Chi volesse dar la spiegazione dell'acredine ond'era
involuta l'indole di quella gentildonna nel tempo in cui non si pasceva che
d'orgoglio scientifico, potrebbe forse assegnarne la cagione a questo, ch'ella,
sebbene in confuso e senza nemmeno averne la coscienza, sentiva fieramente la
mancanza di uno di quegli affetti che bastano a colmare un'esistenza; noi per esempio
portiamo l'opinione che se essa, in quei sette anni di matrimonio, avesse avuti
una mezza dozzina di figlioli, il corpo sarebbesi tanto quanto sciupato, ma
l'animo sarebbesi nudrito dei più cari conforti dell'esistenza. - Fu perciò una
vera disgrazia, ch'ella per sentire com'è dolce la vita quando è dolce, abbia
dovuto porre il labbro sugli orli imbalsamati di un vaso che doveva poi esser
pieno d'assenzio. - La contessa e Amorevoli stavano da qualche tempo
infervorati in un dialogo, che noi non riporteremo per quella ragione che i
dialoghi di due amanti, come le poesie improvvisate, per conservare il loro
prestigio, hanno bisogno di non essere trascritti.

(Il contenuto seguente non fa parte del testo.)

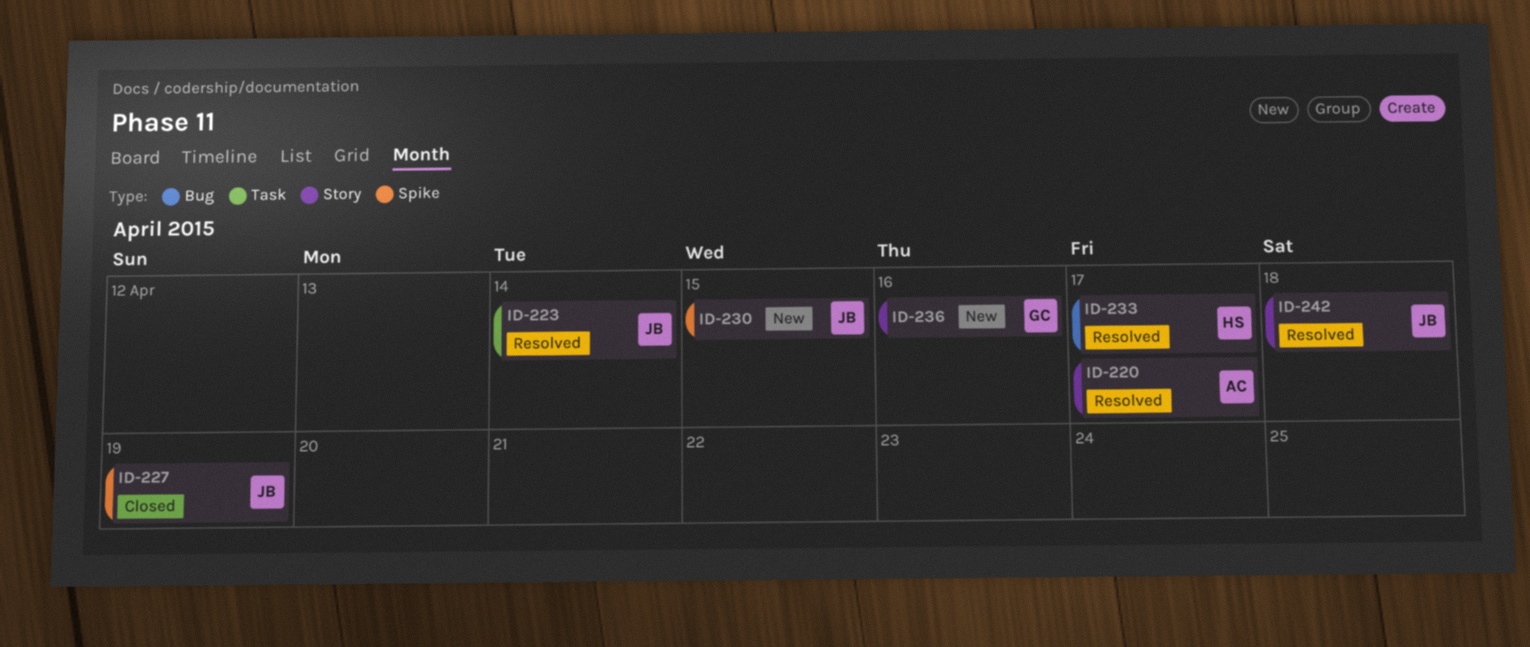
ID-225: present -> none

Possiamo però assicurare
che, chi fosse stato presente a quella notturna confabulazione senza conoscere
gl'interlocutori, avrebbe detto che l'ingegno e l'acutezza e l'amabile
scaltrezza e l'eloquenza appartenevan in proprio a colui che si lasciava
allegare i denti persin dalle strofe di Metastasio: e che invece la povertà
delle idee, la mancanza di slancio, la parola impacciata, la timidezza puerile
erano di colei che pure aveva tanta confidenza con Eulero e con d'Alembert. E
purtroppo l'eloquenza del tenore Amorevoli era come un ferro tagliente che mira
a squagliare una corazza, mentre la timidezza e il turbamento di donna Clelia
rendevano quel combattimento oltre ogni dire ineguale. - Il cancello dorato
della biblioteca stava fra loro due come una guardia di confine, ma siccome la
contessa ne aveva la chiave e dipendeva dalla sua volontà l'aprirlo, così non
potremmo giurare quel che avrebbe fatto la sua timidezza se dal desiderio fosse
stata convertita in coraggio. - In una parola, è probabile che sia stata
necessaria una disgrazia per soccorrere la virtù. - Amorevoli, colla sua voce
soave e colla sua facondia insidiatrice, tentava di metterla all'ultime
strette, con una argomentazione serrata, in cui i sofismi comparivano e
scomparivano trasportati dalla velocità delle parole, l'opposizione sempre
più lenta e fiacca dell'avversario... quando di repente... s'udirono a non
molta distanza più voci che gridavano all'accorr'uomo, al dàgli dàgli. -
Davvero che se quello che stiamo per dire non avesse altro documento che la
relazione orale e solitaria del nonagenario da cui raccogliemmo tanto cumulo di
fatti, noi non avremmo il coraggio di esporre un avvenimento, che, siccome
abbiam detto, non parrebbe verosimile. Ma una difesa scritta nel secolo
passato, che reca la firma: I. C. C. Benedictus Comes Aresius carceratorum
protector... e una sentenza del Senato con motivazioni profonde, ci fa vedere
che quanto è realmente avvenuto, non può essere rivocato in dubbio. - Però
andiamo avanti coraggiosamente, anche perchè, d'altra parte, se il fatto è
strano, riuscì poi fecondo di conseguenze gravissime.